A l’exemple de cette Cananéenne, sommes-nous capables de nous nourrir et de nous contenter des miettes qui tombent de la table du festin du Royaume des cieux ? Sommes-nous vraiment à l’écoute de toutes les miettes de la Parole du Seigneur pour la mettre aussitôt en pratique dans notre vie ? Sommes-nous attentifs à toutes les miettes de sa Présence qui se révèle par une circonstance inattendue ou inespérée, un sentiment de joie inhabituelle ? Sommes-nous ouvert à toutes les miettes de son Amour qui se manifeste par une parole, un geste, un regard qui dilate notre cœur et renouvelle notre espérance ? Sommes-nous réceptifs à toutes les miettes de sa Grâce qui, accueillie dans la foi, fructifie au centuple et deviennent source de Vie nouvelle ?
Même les petits chiens savent se réjouir, parfois de manière très agitée, de la moindre nourriture qui leur est offert.
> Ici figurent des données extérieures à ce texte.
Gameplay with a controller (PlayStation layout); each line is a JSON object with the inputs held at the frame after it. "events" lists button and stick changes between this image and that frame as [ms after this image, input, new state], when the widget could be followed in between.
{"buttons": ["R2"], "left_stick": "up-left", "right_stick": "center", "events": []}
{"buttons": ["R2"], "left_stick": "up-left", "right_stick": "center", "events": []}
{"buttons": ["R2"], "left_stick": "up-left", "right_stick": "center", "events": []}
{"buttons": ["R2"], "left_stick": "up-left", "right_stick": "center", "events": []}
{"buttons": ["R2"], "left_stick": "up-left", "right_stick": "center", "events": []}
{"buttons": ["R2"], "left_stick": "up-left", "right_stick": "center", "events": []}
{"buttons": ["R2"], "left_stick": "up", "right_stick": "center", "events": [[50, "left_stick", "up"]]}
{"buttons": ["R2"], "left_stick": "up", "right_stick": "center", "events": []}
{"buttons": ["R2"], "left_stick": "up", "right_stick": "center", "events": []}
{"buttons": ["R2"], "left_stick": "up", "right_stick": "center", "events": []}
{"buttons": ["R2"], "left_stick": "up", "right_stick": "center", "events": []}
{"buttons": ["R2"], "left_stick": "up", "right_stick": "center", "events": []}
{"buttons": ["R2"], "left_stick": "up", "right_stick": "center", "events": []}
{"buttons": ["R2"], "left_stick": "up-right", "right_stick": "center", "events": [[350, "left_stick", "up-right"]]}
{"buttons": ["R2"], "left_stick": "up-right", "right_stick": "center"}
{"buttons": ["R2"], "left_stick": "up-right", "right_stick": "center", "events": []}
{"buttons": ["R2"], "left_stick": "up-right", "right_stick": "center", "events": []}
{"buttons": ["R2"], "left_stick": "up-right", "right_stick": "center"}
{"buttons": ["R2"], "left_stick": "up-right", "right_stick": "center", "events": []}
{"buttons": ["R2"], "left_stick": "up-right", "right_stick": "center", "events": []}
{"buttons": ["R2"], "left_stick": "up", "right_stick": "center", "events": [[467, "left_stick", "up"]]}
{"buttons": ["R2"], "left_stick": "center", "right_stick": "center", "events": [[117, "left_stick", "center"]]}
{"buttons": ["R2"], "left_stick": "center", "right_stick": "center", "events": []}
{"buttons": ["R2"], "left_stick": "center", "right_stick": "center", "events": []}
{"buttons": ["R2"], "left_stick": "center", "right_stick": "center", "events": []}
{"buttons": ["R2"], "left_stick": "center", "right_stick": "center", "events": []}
Alors renouvelons notre foi, convertissons notre regard sur nos frères, notre monde et notre vie parfois difficile et manifestons notre joie de faire partis des enfants de Dieu.

Fr Laurent

05/07/2020

14ème dimanche du T.O. - Année A

Juste avant l’évangile que nous venons d’entendre, Jésus pleure sur les villes de Corazine, de Bethsaïde et de Capharnaüm, parce que les miracles qu’Il a accomplit chez elles n’ont pas suffit à ce que leurs habitants se convertissent.
Se tournant maintenant vers le Père, Il aurait pu s’apitoyer sur son sort, être tenter d’abandonner sa mission. Il aurait pu s’en prendre aux habitants de ces villes, les rejetant et quittant définitivement la région. Il aurait pu encore demander compte au Père de la stérilité de son action et de sa prédication, malgré sa fidélité et sa docilité à sa Volonté. Bien au contraire, Jésus se met à louer le Père. Il se met à rendre grâce pour tous ceux qui L’accueillent et découvrent les mystères du Royaume. Attitude inverse en effet à ce que nous aurions pu attendre.

Cependant, cette attitude de Jésus doit aussi devenir la nôtre. Nous nous attristons facilement sur notre sort. Nous nous plaignons de ne pas être suffisamment soutenus par le Seigneur. De ne pas voir nos prières exaucées. Pourtant Dieu est Amour. Le Seigneur ne nous veut jamais du mal, malgré que notre vie soit dure. Malgré les épreuves injustes qui entravent de temps à autre notre marche sur le chemin de l’Evangile. Nos yeux et notre coeur sont encore trop fermés par notre manque de foi pour voir, malgré les apparences trompeuses, le Seigneur agissant. Le Seigneur
bienveillant qui ordonne tout selon les désirs de Bonheur et de Vérité qui habitent nos coeurs. A l’exemple de Jésus, une foi et une confiance inébranlable au Dieu Père Bien Aimant sont les remèdes qui nous apporterons la Lumière nécessaire pour voir à l’oeuvre la Providence du Père qui jamais ne se trompe en ces desseins d’amour.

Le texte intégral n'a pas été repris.